Quick and performant (meaning complies to specifications) code in time critical environments will save your life while we wait for that "safe" code to finish executing.
I actually did look it up, and there's literally a company that writes controller software that runs on trucks in Haskell.
This scares me a lot. Remind me never to think of working there. Or think of them period. Or mention Haskell.
Rust seems to be specifically-designed to write low-level code like this while also removing possibilities for vulnerabilities.
Switching to Rust would be a great idea for this industry, IMO.
I don't disagree with this. Rust is pretty nice, though not completely shoot yourself in the foot proof.
-
The NHTSA would like to have a word with you, e.g. "WTF do you think we're doing, playing checkers?"
Well, considering their track record for electronic security in cars, that may very well be the case.
-
Well, considering their track record for electronic security in cars, that may very well be the case.

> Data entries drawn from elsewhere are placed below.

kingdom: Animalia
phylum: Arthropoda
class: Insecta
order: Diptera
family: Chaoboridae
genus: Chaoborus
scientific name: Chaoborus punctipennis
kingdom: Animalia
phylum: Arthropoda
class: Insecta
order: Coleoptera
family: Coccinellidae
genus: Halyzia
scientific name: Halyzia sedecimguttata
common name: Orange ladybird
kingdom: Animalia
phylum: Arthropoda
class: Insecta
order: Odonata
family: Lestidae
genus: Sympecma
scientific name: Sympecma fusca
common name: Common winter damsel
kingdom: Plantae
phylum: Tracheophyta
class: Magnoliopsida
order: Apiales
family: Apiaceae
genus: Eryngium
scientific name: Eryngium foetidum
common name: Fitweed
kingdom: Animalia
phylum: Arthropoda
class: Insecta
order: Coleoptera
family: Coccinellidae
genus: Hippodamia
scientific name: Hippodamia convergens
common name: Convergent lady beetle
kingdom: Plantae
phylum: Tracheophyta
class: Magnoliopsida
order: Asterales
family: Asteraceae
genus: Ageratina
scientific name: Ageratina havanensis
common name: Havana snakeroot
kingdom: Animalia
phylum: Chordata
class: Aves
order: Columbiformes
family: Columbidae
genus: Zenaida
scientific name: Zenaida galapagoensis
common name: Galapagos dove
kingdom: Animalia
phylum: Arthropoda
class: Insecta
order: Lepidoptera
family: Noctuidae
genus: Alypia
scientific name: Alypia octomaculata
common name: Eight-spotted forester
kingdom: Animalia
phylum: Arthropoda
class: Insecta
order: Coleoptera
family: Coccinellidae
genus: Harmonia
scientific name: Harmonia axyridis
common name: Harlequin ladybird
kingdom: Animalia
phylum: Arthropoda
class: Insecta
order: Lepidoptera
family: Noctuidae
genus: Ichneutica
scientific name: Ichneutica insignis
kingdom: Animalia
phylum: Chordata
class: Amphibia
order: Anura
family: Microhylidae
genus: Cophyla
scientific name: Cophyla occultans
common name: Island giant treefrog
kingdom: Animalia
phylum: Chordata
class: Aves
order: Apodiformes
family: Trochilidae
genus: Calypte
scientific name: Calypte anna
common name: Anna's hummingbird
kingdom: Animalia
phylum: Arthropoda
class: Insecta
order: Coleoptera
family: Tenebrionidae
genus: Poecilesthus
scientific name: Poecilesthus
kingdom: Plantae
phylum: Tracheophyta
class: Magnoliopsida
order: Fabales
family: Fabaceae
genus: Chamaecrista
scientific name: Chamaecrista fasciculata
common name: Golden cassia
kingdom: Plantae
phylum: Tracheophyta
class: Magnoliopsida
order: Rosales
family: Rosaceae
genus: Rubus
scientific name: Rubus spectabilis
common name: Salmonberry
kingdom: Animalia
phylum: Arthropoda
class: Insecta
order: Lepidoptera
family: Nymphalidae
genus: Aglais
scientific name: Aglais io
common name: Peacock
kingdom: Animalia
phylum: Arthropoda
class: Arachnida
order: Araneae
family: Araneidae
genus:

What is the track record? It all seems pretty recent. This is the first actual scary thing I've noticed.
-
The track record is: "We'll wait until after there is a real problem even when you can see the problems coming from a mile away."
And there have been other reports of similar stunts two years ago.
Hackers Reveal Nasty New Car Attacks--With Me Behind The Wheel (Video)
A pair of Pentagon-funded hackers prove it's possible to take control of your car with a few keystrokes. Time for Detroit to wake up.
Granted, those guys still needed physical access but even then you could see the writing on the wall:
But Miller and Valasek’s work assumed physical access to the cars’ computers for a reason: Gaining wireless access to a car’s network is old news.
edit: Hell, there's even a report from five years ago:
Automobile computer systems successfully hacked
The alarming number of safety recalls appearing in headlines of late is worrying enough. Now researchers have shown that it's possible to take away driver control of a moving vehicle by remotely hacking into relatively insecure computer systems common in modern automobiles. The team managed to...
-
edit: Hell, there's even a report from five years ago:
And how much actual trouble has it caused so far? I'm not trying to apologize for lack of security, but you're talking like it's causing injuries or deaths already. Seems like there are probably a zillion easier ways to do this sort of thing, assuming someone actually wanted to in the first place.
An unsecured server that stores credit card numbers has an obvious value. This sounds like possibly an exotic way to commit a murder. Would make for good TV.
-
This sounds like possibly an exotic way to commit a murder. Would make for good TV.
+1 Would watch. Zoom. Enhance.
-
Yeah, sure. There are zero nutjobs around who would love to exploit something like this.
Considering that you'd only need to be in the neighbourhood and would leave zero trace that you were the one exploiting something like this, it's not exactly an "exotic" way to commit murder and/or general mayhem.
-
This goes in the same fear bucket as "cancel all the sporting events because someone could bomb them".
-
This goes in the same fear bucket as "cancel all the sporting events because someone could bomb them".
If you say so. I'd rather not have my car being remotely exploitable.